Top of Input data

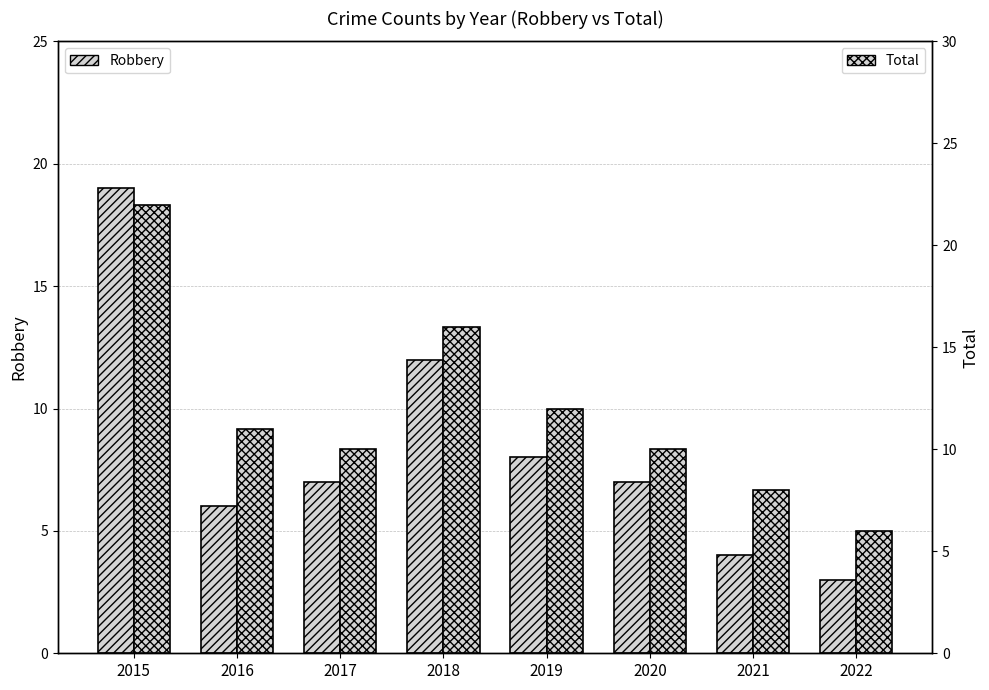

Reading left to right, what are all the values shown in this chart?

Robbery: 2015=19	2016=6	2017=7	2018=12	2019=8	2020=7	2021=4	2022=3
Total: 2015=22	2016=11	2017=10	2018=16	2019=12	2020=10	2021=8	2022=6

Bottom of Input data
Top of Input data

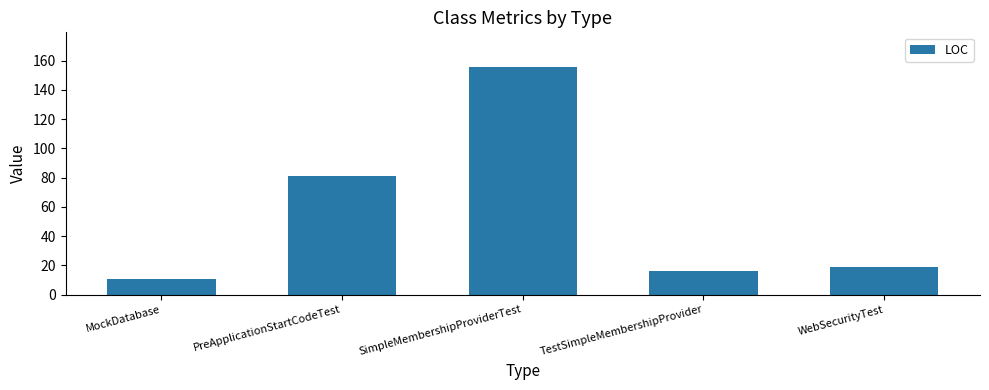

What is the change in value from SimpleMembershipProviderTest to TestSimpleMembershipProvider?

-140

Bottom of Input data
Top of Input data

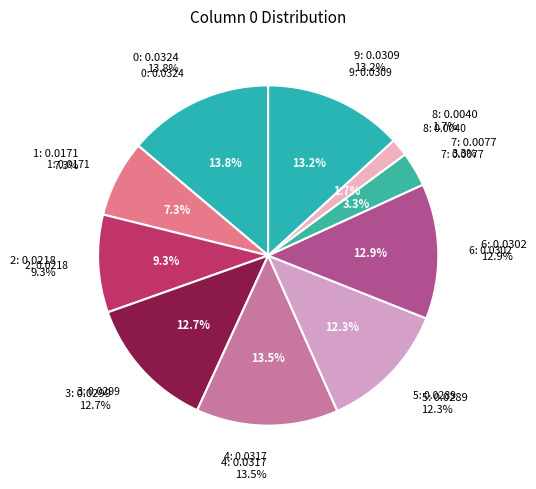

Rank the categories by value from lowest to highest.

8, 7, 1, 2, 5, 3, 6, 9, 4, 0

Bottom of Input data

Job: Reproduce these lines of the listing word for word: begin at the line that contains "Rank the categories" and stop after the line that contains "8, 7, 1, 2, 5, 3, 6, 9, 4, 0".

Solution:
Rank the categories by value from lowest to highest.

8, 7, 1, 2, 5, 3, 6, 9, 4, 0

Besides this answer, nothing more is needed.